*** RECORDS FOR PROCESSING Section Begins ***

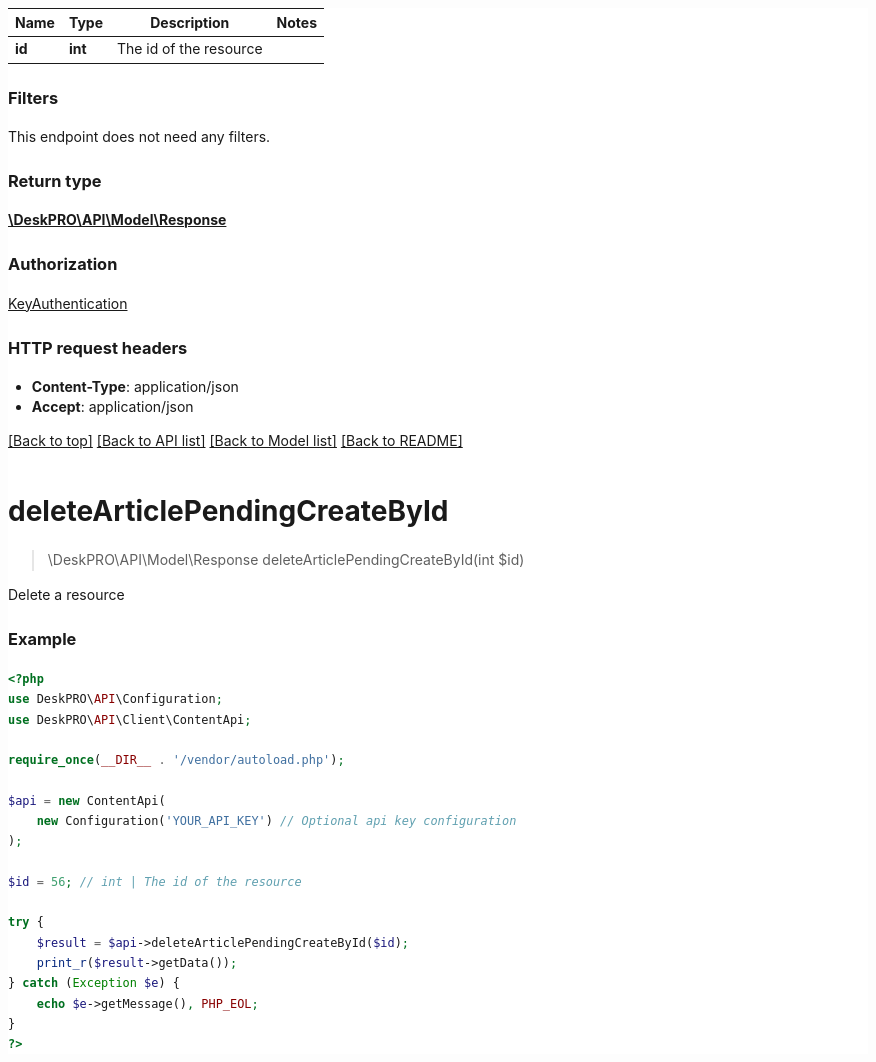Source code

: 
Name | Type | Description  | Notes
------------- | ------------- | ------------- | -------------
 **id** | **int**| The id of the resource |

### Filters
This endpoint does not need any filters.


### Return type

[**\DeskPRO\API\Model\Response**](../Model/Response.md)

### Authorization

[KeyAuthentication](../../README.md#KeyAuthentication)

### HTTP request headers

 - **Content-Type**: application/json
 - **Accept**: application/json

[[Back to top]](#) [[Back to API list]](../../README.md#documentation-for-api-endpoints) [[Back to Model list]](../../README.md#documentation-for-models) [[Back to README]](../../README.md)

# **deleteArticlePendingCreateById**
> \DeskPRO\API\Model\Response deleteArticlePendingCreateById(int $id)



Delete a resource

### Example
```php
<?php
use DeskPRO\API\Configuration;
use DeskPRO\API\Client\ContentApi;

require_once(__DIR__ . '/vendor/autoload.php');

$api = new ContentApi(
    new Configuration('YOUR_API_KEY') // Optional api key configuration
);

$id = 56; // int | The id of the resource

try {
    $result = $api->deleteArticlePendingCreateById($id);
    print_r($result->getData());
} catch (Exception $e) {
    echo $e->getMessage(), PHP_EOL;
}
?>
```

*** RECORDS FOR PROCESSING Section Ends ***

* YOUR OBJECTIVE: Collect every line from the records above that contains the word "DeskPRO".

* THE COMPLETED TASK:
[**\DeskPRO\API\Model\Response**](../Model/Response.md)
> \DeskPRO\API\Model\Response deleteArticlePendingCreateById(int $id)
use DeskPRO\API\Configuration;
use DeskPRO\API\Client\ContentApi;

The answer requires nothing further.